Ton dos te fait souffrir après tes runs ? Tu n’es pas seul dans ce cas. Beaucoup de coureurs négligent le renforcement de leur chaîne postérieure, et ça se paie cash au bout de quelques mois.
Un dos solide, c’est la base pour courir longtemps sans se blesser. Voyons ensemble les exercices qui vont transformer ton dos en véritable armure.
Pourquoi ton dos trinque quand tu cours ?

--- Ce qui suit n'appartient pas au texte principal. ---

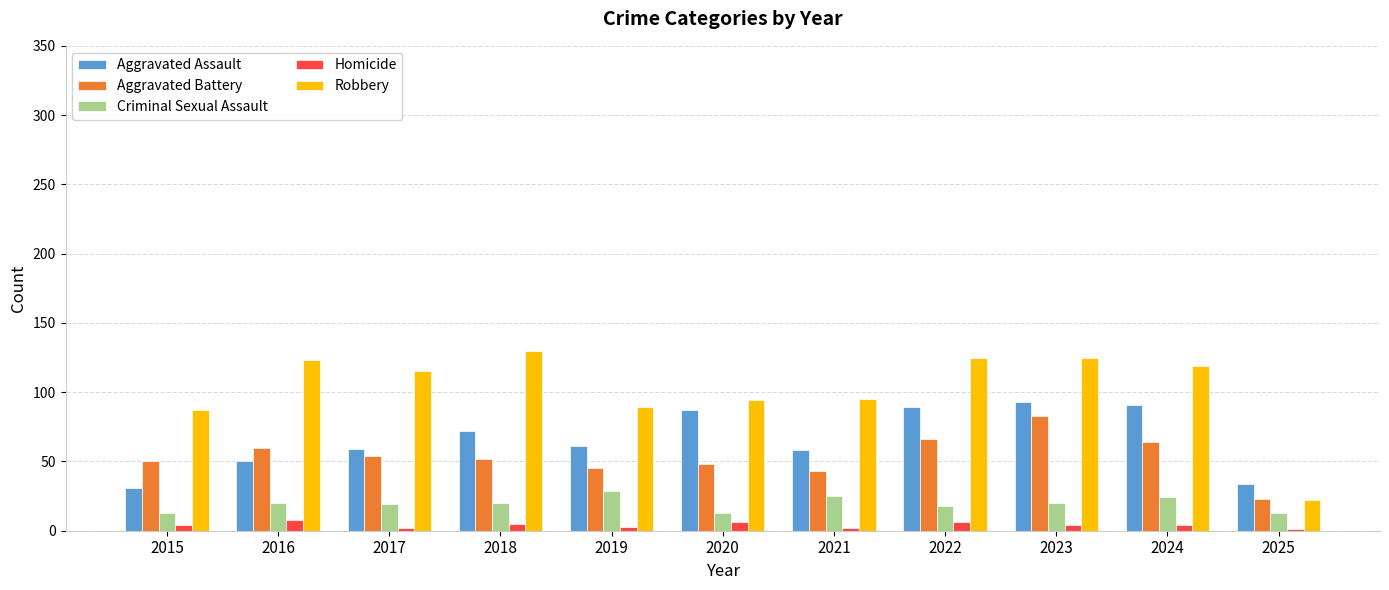

What is the maximum value shown in the chart?

130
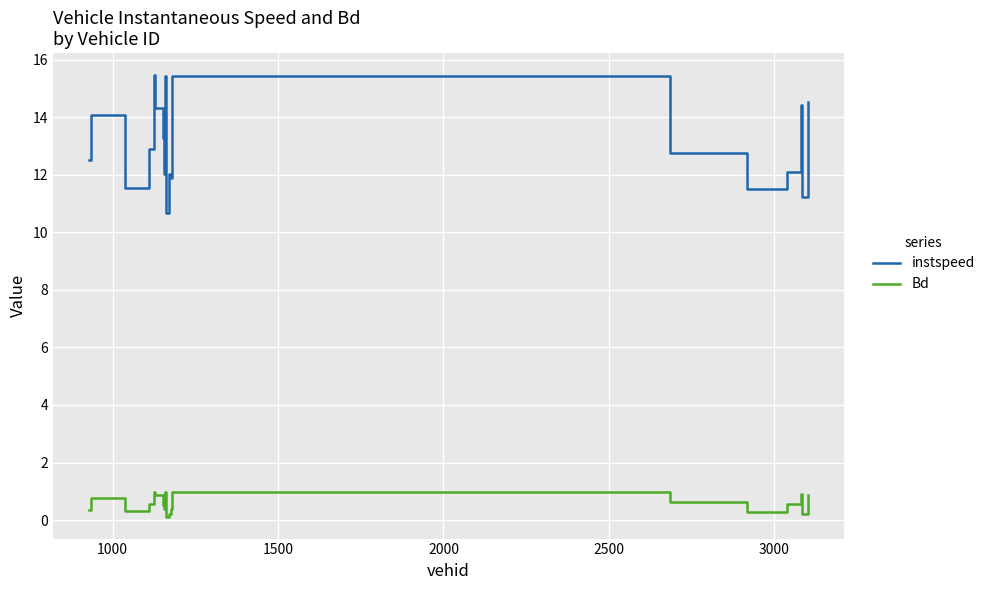

Which series has the largest total across all categories?

instspeed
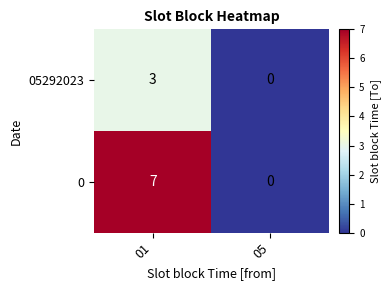

What is the sum of all 05292023 values?

3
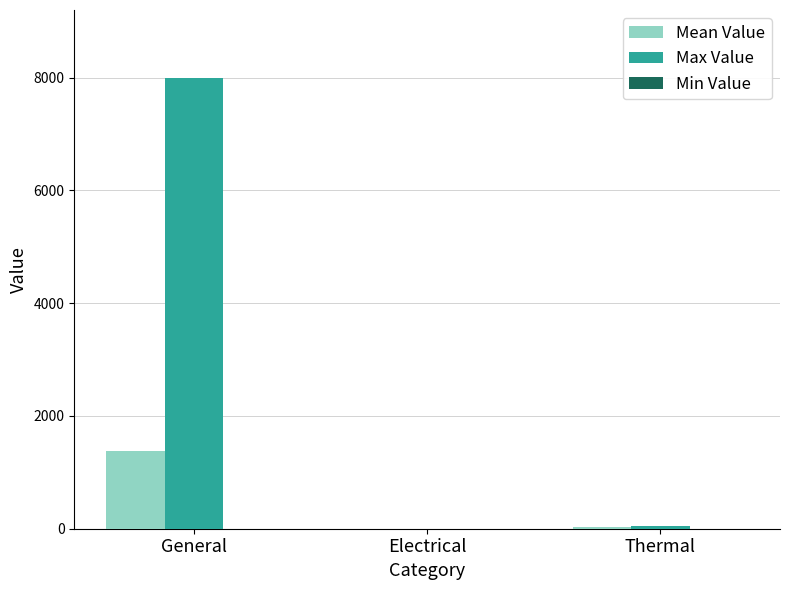

Which series changed the most between General and Thermal?

Max Value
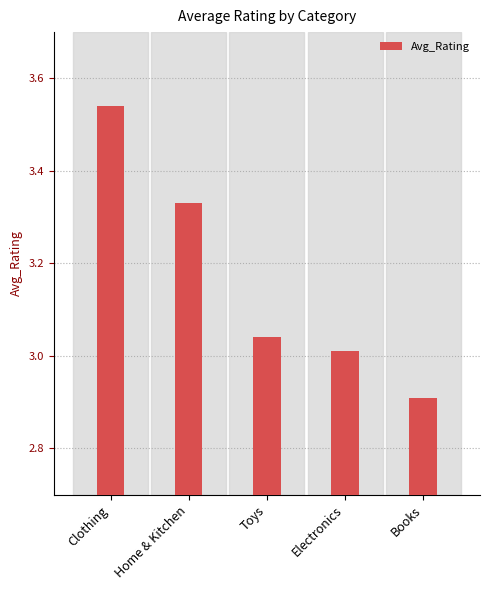

True or false: the data shows 3.0 at Electronics.

True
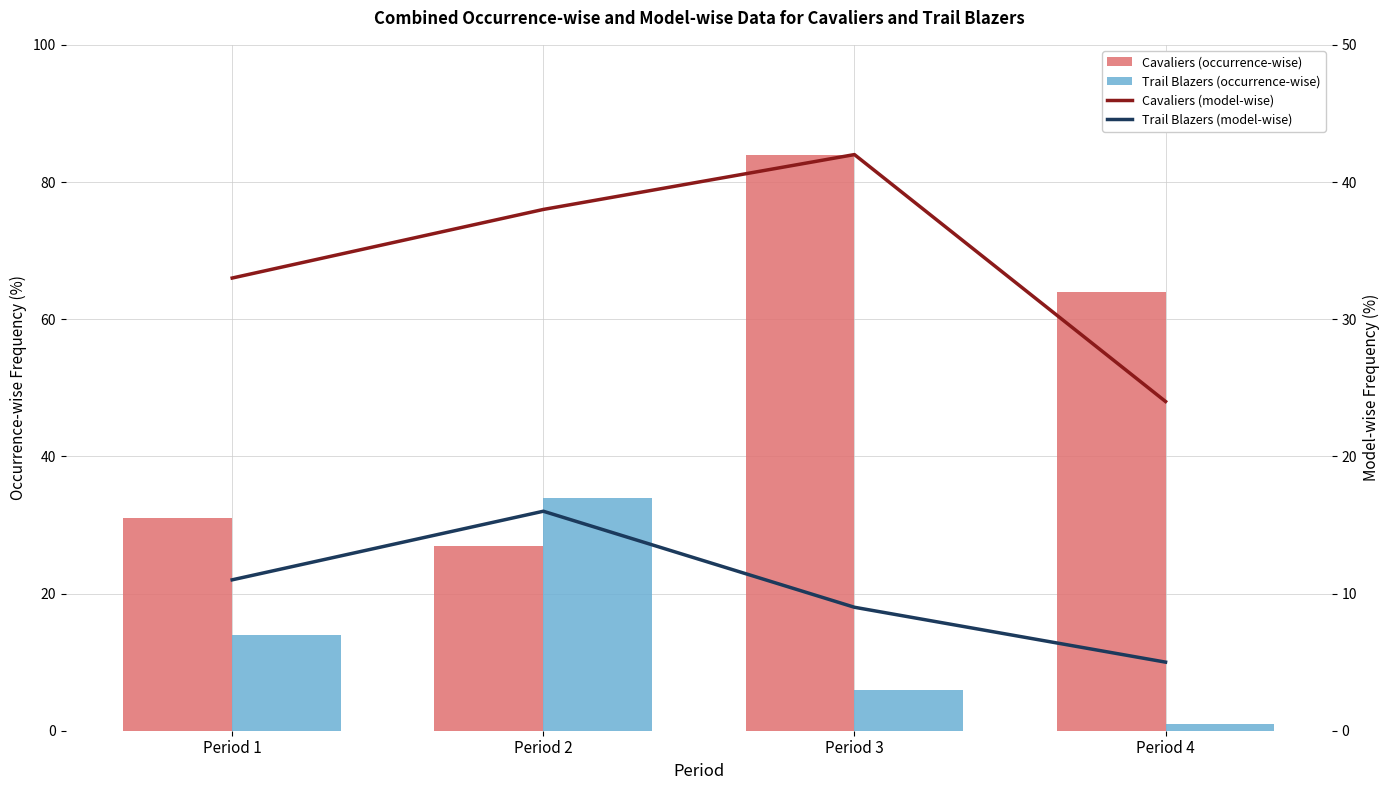

At which label does Trail Blazers (occurrence-wise) first exceed 14?

Period 2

À chaque foulée, ton dos encaisse des contraintes importantes. Tes muscles doivent stabiliser ta colonne vertébrale pendant que tes jambes propulsent ton corps vers l’avant. Si ces muscles sont faibles, c’est la blessure assurée.
Les coureurs ont souvent des déséquilibres musculaires. Ils ont des jambes puissantes mais un tronc fragile. Cette disproportion crée des tensions qui remontent jusqu’au dos. D’ailleurs, consultez ici notre article sur peut-on courir avec une hernie discale.

Les exercices de base à maîtriser
Le gainage est ton meilleur ami. La planche classique, tenue 30 secondes à 1 minute, renforce tous les muscles profonds de ton tronc. Commence par 3 séries et augmente progressivement.
La planche latérale travaille les muscles obliques, souvent oubliés mais essentiels pour la stabilité. Même principe : 30 secondes de chaque côté, 3 fois. Si c’est trop dur au début, pose un genou au sol.
Le pont (ou glute bridge) est parfait pour les fessiers. Allongé sur le dos, tu soulèves ton bassin en contractant les fesses. Ces muscles sont cruciaux pour protéger le bas du dos pendant la course.
Les mouvements plus avancés
Quand tu maîtrises les bases, tu peux passer aux exercices de McGill. Le bird dog est excellent : à quatre pattes, tu tends un bras et la jambe opposée simultanément. Ça travaille la coordination et la stabilité.
Les deadlifts avec haltères légers renforcent toute la chaîne postérieure. Attention à la technique : dos droit, fléchir aux hanches, pas au dos. Commence avec 5-8 kg maximum.
À quelle fréquence faire ces exercices ?
L’idéal, c’est 3 fois par semaine, 15-20 minutes par séance. Tu peux le faire les jours de repos entre tes runs, ou juste après une sortie facile. Certains coureurs expérimentés font du gainage tous les matins, ça ne prend que 5 minutes.
La régularité compte plus que l’intensité. Mieux vaut 10 minutes tous les jours que 45 minutes une fois par semaine. Ton dos a besoin de stimulations répétées pour se renforcer durablement.
Les étirements à ne pas oublier
Après le renforcement, place aux étirements. Les ischio-jambiers tendus tirent sur le bas du dos. L’étirement classique debout, jambe sur une chaise, reste efficace si tu le tiens 30 secondes minimum.
Les rotateurs de hanches sont souvent négligés. Assis en tailleur, tu penches doucement le buste vers l’avant. Ça détend tout l’ensemble lombaire et les fessiers.
Le chat-chameau (alternance dos rond/dos creusé à quatre pattes) mobilise toute la colonne vertébrale. Parfait après une longue sortie pour remettre tout en place.
Ce que tu peux faire si tu sens que ça coince
Si tu ressens des douleurs pendant les exercices, arrête immédiatement. Un mal de dos qui s’installe peut te clouer au lit pendant des semaines. Mieux vaut consulter un kiné avant que ça dégénère.
Certains signes ne trompent pas : douleurs qui irradient dans les jambes, fourmillements, perte de force. Dans ces cas, direction le médecin sans tarder. Une hernie discale naissante peut être soignée rapidement si elle est prise à temps.
Intégrer le renforcement dans ta routine
Le secret, c’est de rendre ces exercices automatiques. Beaucoup de coureurs font leur gainage pendant que leur café passe le matin. D’autres profitent des pauses télé pour faire quelques séries.
Tu peux aussi créer des circuits courts : planche 30s, pont 15 répétitions, bird dog 10 de chaque côté. En 5 minutes, c’est bouclé. L’important, c’est de ne jamais rater plus de deux jours consécutifs.